Task description: Reproduce every line of the entries below verbatim, leaving out the pictures.
* * *
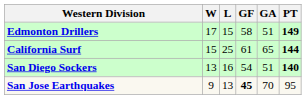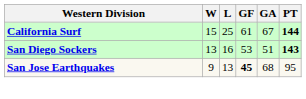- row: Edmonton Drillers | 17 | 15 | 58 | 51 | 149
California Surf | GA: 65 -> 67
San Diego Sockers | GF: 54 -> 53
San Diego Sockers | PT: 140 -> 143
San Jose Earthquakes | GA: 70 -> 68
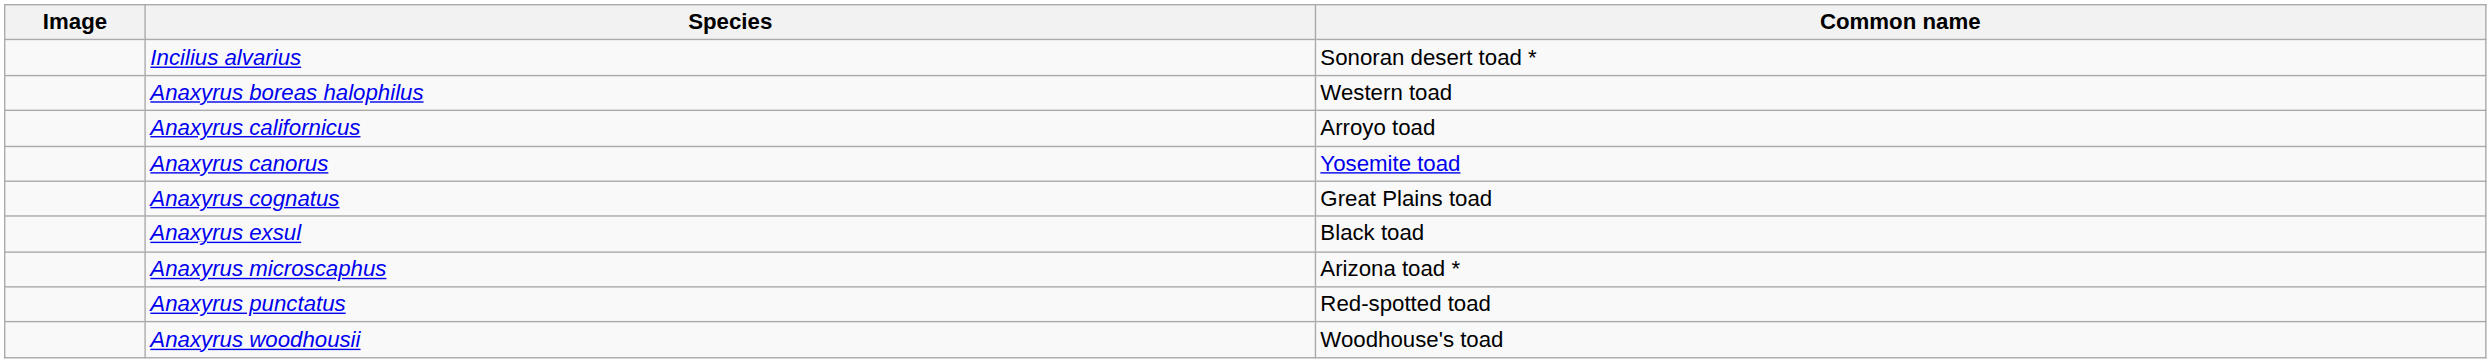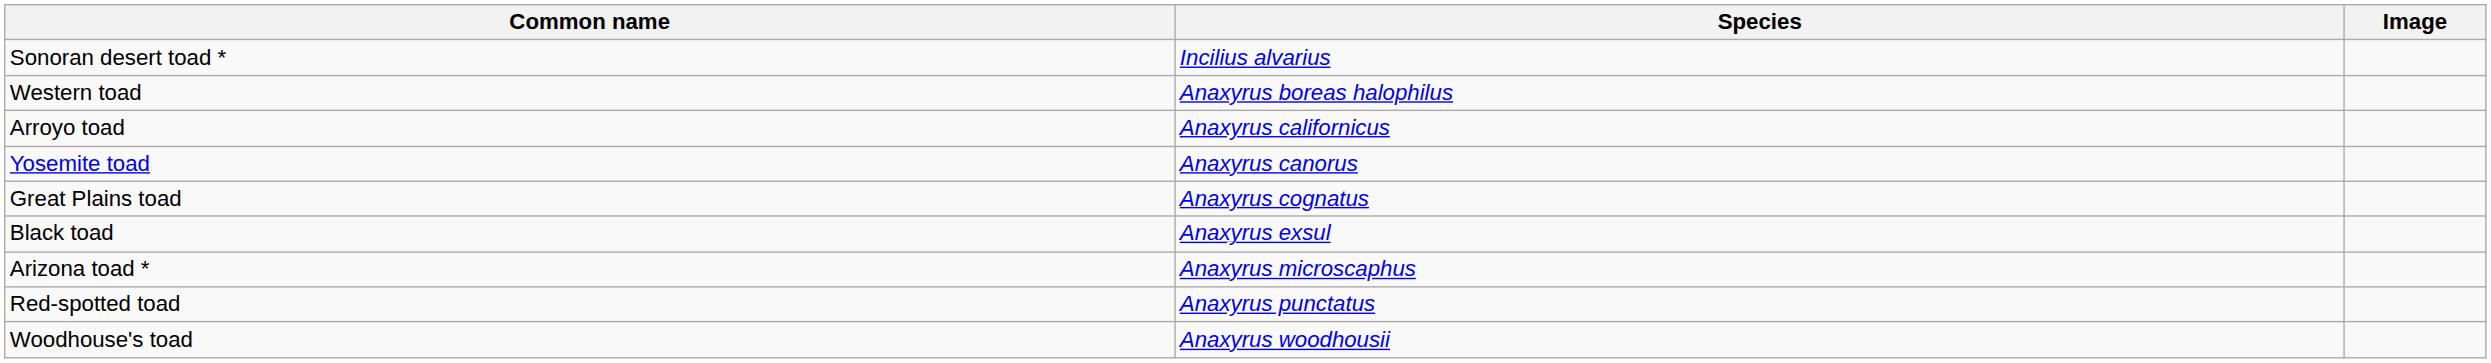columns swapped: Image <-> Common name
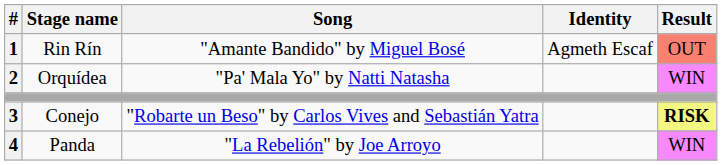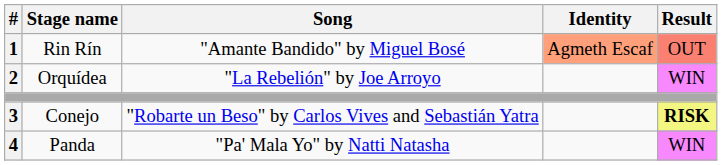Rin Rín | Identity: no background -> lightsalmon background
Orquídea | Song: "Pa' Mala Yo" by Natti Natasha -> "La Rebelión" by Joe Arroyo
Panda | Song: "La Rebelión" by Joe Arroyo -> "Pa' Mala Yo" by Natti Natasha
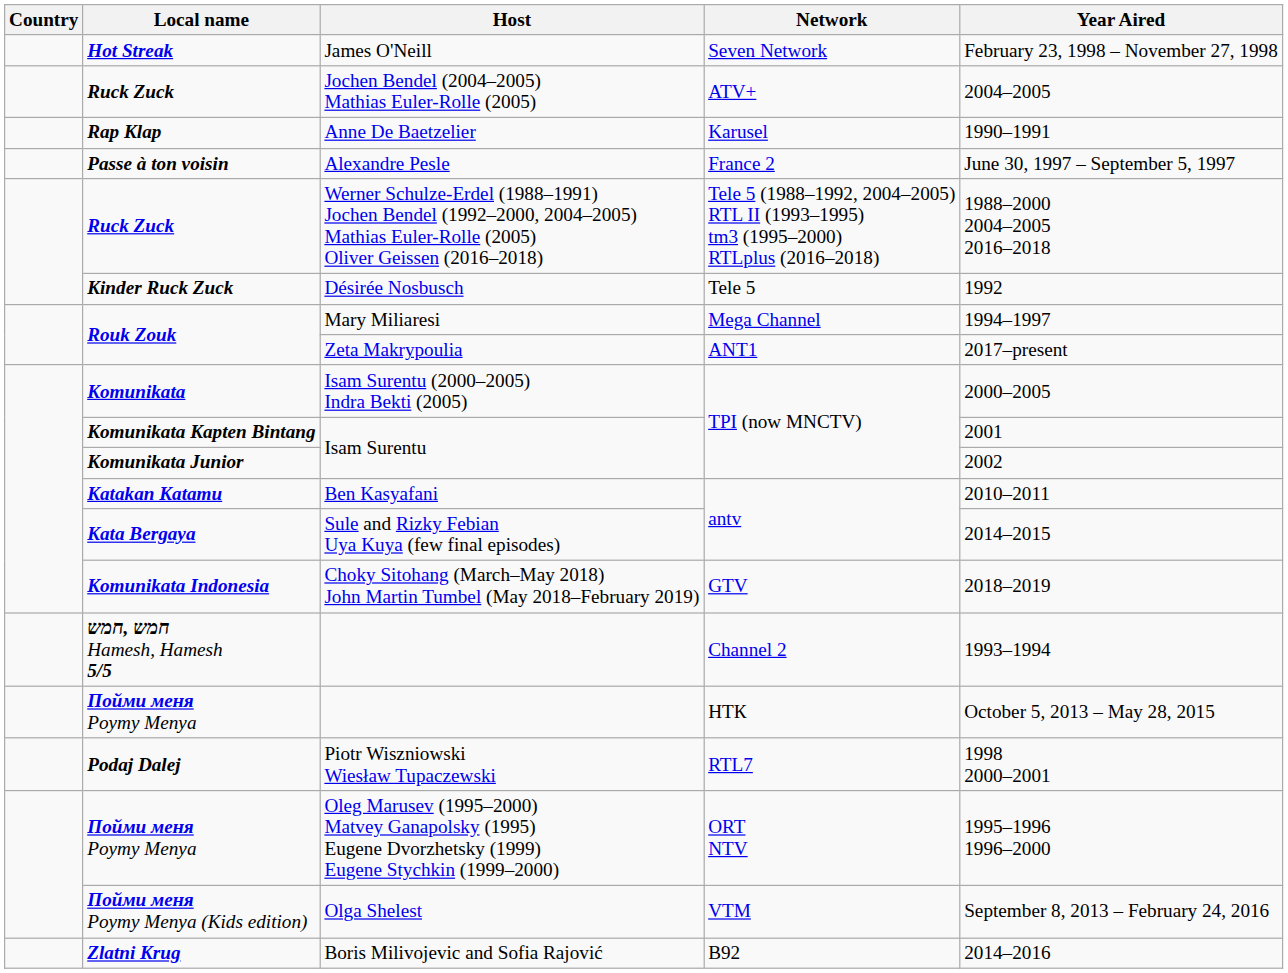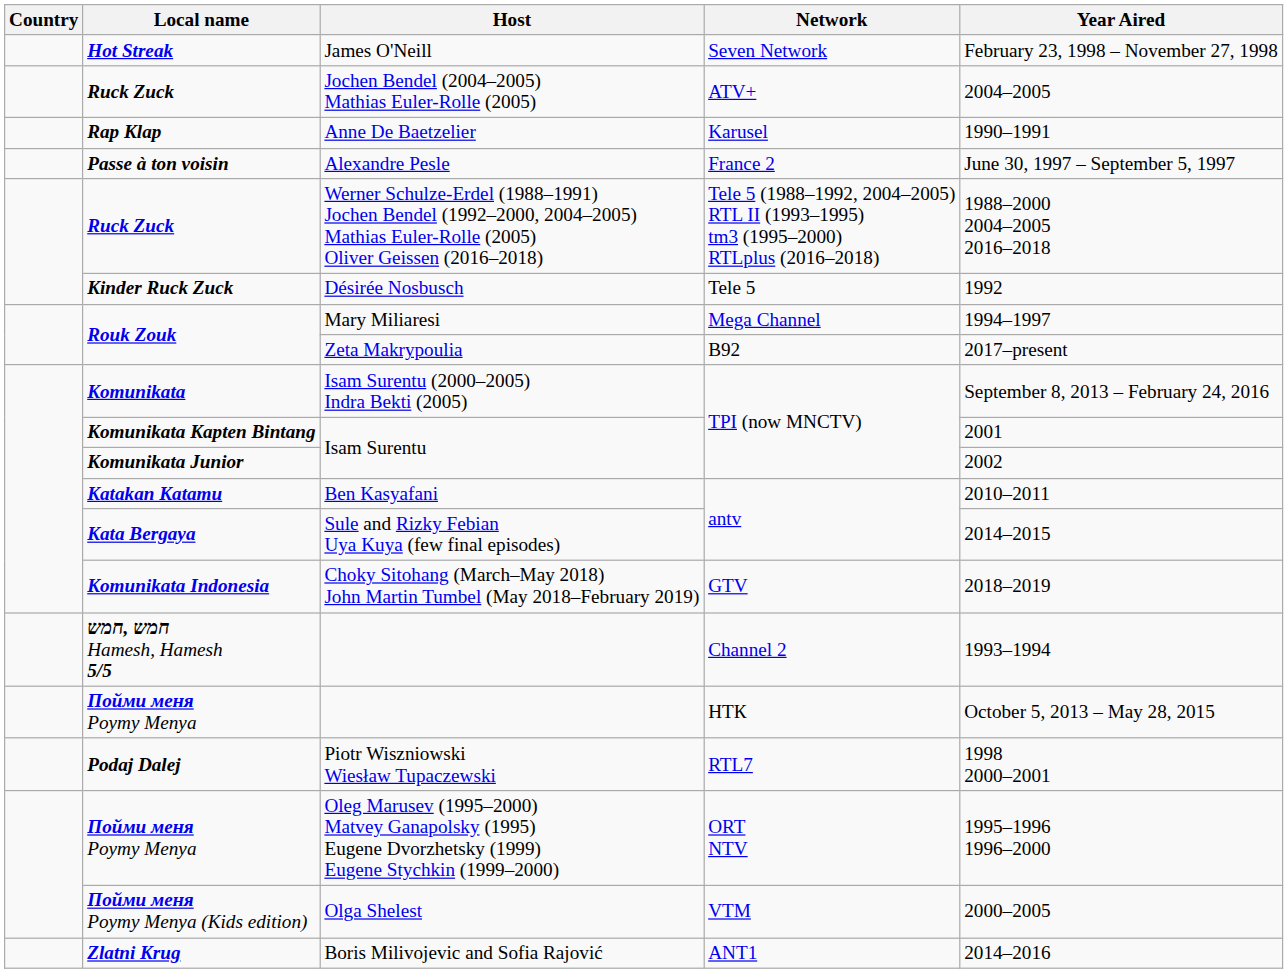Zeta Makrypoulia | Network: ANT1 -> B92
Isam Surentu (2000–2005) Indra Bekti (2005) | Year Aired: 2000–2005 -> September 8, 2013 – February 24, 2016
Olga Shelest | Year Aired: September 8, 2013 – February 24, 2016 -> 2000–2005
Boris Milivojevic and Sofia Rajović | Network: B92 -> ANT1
* * *
Exercise solution:
- row: Edmonton Drillers | 17 | 15 | 58 | 51 | 149
California Surf | GA: 65 -> 67
San Diego Sockers | GF: 54 -> 53
San Diego Sockers | PT: 140 -> 143
San Jose Earthquakes | GA: 70 -> 68
columns swapped: Image <-> Common name
Rin Rín | Identity: no background -> lightsalmon background
Orquídea | Song: "Pa' Mala Yo" by Natti Natasha -> "La Rebelión" by Joe Arroyo
Panda | Song: "La Rebelión" by Joe Arroyo -> "Pa' Mala Yo" by Natti Natasha
Zeta Makrypoulia | Network: ANT1 -> B92
Isam Surentu (2000–2005) Indra Bekti (2005) | Year Aired: 2000–2005 -> September 8, 2013 – February 24, 2016
Olga Shelest | Year Aired: September 8, 2013 – February 24, 2016 -> 2000–2005
Boris Milivojevic and Sofia Rajović | Network: B92 -> ANT1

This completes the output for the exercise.